Your assignment: Reproduce, character for character, every line of text read from the items below. Omit the pictures from your answer.

═════ Information supplied

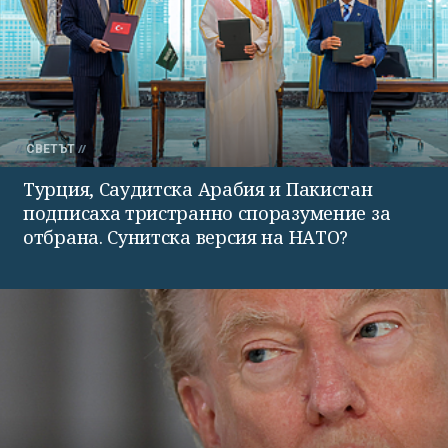
СВЕТЪТ
Турция, Саудитска Арабия и Пакистан
подписаха тристранно споразумение за
отбрана. Сунитска версия на НАТО?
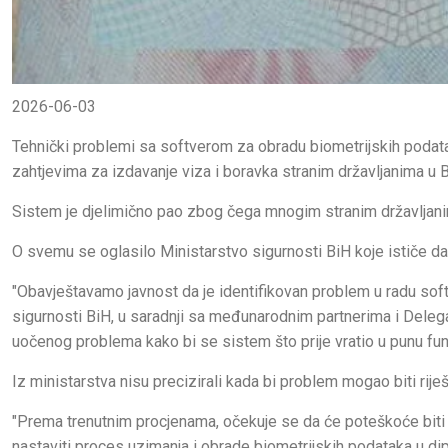
2026-06-03
Tehnički problemi sa softverom za obradu biometrijskih podatak
zahtjevima za izdavanje viza i boravka stranim državljanima u B
Sistem je djelimično pao zbog čega mnogim stranim državljani
O svemu se oglasilo Ministarstvo sigurnosti BiH koje ističe da s
"Obavještavamo javnost da je identifikovan problem u radu sof
sigurnosti BiH, u saradnji sa međunarodnim partnerima i Delega
uočenog problema kako bi se sistem što prije vratio u punu funk
Iz ministarstva nisu precizirali kada bi problem mogao biti rije
"Prema trenutnim procjenama, očekuje se da će poteškoće bit
nastaviti proces uzimanja i obrade biometrijskih podataka u d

══════════

Solution to this task:
СВЕТЪТ
Турция, Саудитска Арабия и Пакистан
подписаха тристранно споразумение за
отбрана. Сунитска версия на НАТО?
2026-06-03
Tehnički problemi sa softverom za obradu biometrijskih podatak
zahtjevima za izdavanje viza i boravka stranim državljanima u B
Sistem je djelimično pao zbog čega mnogim stranim državljani
O svemu se oglasilo Ministarstvo sigurnosti BiH koje ističe da s
"Obavještavamo javnost da je identifikovan problem u radu sof
sigurnosti BiH, u saradnji sa međunarodnim partnerima i Delega
uočenog problema kako bi se sistem što prije vratio u punu funk
Iz ministarstva nisu precizirali kada bi problem mogao biti rije
"Prema trenutnim procjenama, očekuje se da će poteškoće bit
nastaviti proces uzimanja i obrade biometrijskih podataka u d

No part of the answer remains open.